- Opening Delimiter -

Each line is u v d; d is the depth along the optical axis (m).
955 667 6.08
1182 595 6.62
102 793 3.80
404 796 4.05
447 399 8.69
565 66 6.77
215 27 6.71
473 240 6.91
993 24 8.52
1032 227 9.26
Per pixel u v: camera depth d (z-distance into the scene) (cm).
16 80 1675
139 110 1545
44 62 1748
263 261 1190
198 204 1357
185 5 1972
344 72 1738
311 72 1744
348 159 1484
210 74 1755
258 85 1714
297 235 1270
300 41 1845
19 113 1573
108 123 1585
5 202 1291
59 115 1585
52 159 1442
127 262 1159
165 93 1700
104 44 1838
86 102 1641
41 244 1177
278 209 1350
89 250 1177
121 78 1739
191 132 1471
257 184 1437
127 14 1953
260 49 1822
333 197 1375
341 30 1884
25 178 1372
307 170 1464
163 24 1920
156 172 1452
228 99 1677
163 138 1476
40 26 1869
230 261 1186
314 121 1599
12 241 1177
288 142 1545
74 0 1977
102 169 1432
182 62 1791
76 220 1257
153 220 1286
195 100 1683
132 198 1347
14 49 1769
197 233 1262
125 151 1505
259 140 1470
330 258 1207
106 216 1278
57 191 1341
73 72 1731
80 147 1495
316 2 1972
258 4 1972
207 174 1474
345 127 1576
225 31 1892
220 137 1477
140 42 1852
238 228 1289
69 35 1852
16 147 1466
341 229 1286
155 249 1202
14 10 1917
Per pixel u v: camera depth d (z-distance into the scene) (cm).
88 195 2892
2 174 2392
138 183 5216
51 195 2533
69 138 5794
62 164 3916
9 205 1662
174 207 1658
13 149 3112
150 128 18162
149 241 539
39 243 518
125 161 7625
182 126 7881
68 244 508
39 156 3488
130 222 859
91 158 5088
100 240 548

- Closing Delimiter -

### Exercise goal
Extract every line from the one with "104 44 1838" down to the final line above, both included, exactly as written.

### Solution to the exercise
104 44 1838
86 102 1641
41 244 1177
278 209 1350
89 250 1177
121 78 1739
191 132 1471
257 184 1437
127 14 1953
260 49 1822
333 197 1375
341 30 1884
25 178 1372
307 170 1464
163 24 1920
156 172 1452
228 99 1677
163 138 1476
40 26 1869
230 261 1186
314 121 1599
12 241 1177
288 142 1545
74 0 1977
102 169 1432
182 62 1791
76 220 1257
153 220 1286
195 100 1683
132 198 1347
14 49 1769
197 233 1262
125 151 1505
259 140 1470
330 258 1207
106 216 1278
57 191 1341
73 72 1731
80 147 1495
316 2 1972
258 4 1972
207 174 1474
345 127 1576
225 31 1892
220 137 1477
140 42 1852
238 228 1289
69 35 1852
16 147 1466
341 229 1286
155 249 1202
14 10 1917
Per pixel u v: camera depth d (z-distance into the scene) (cm).
88 195 2892
2 174 2392
138 183 5216
51 195 2533
69 138 5794
62 164 3916
9 205 1662
174 207 1658
13 149 3112
150 128 18162
149 241 539
39 243 518
125 161 7625
182 126 7881
68 244 508
39 156 3488
130 222 859
91 158 5088
100 240 548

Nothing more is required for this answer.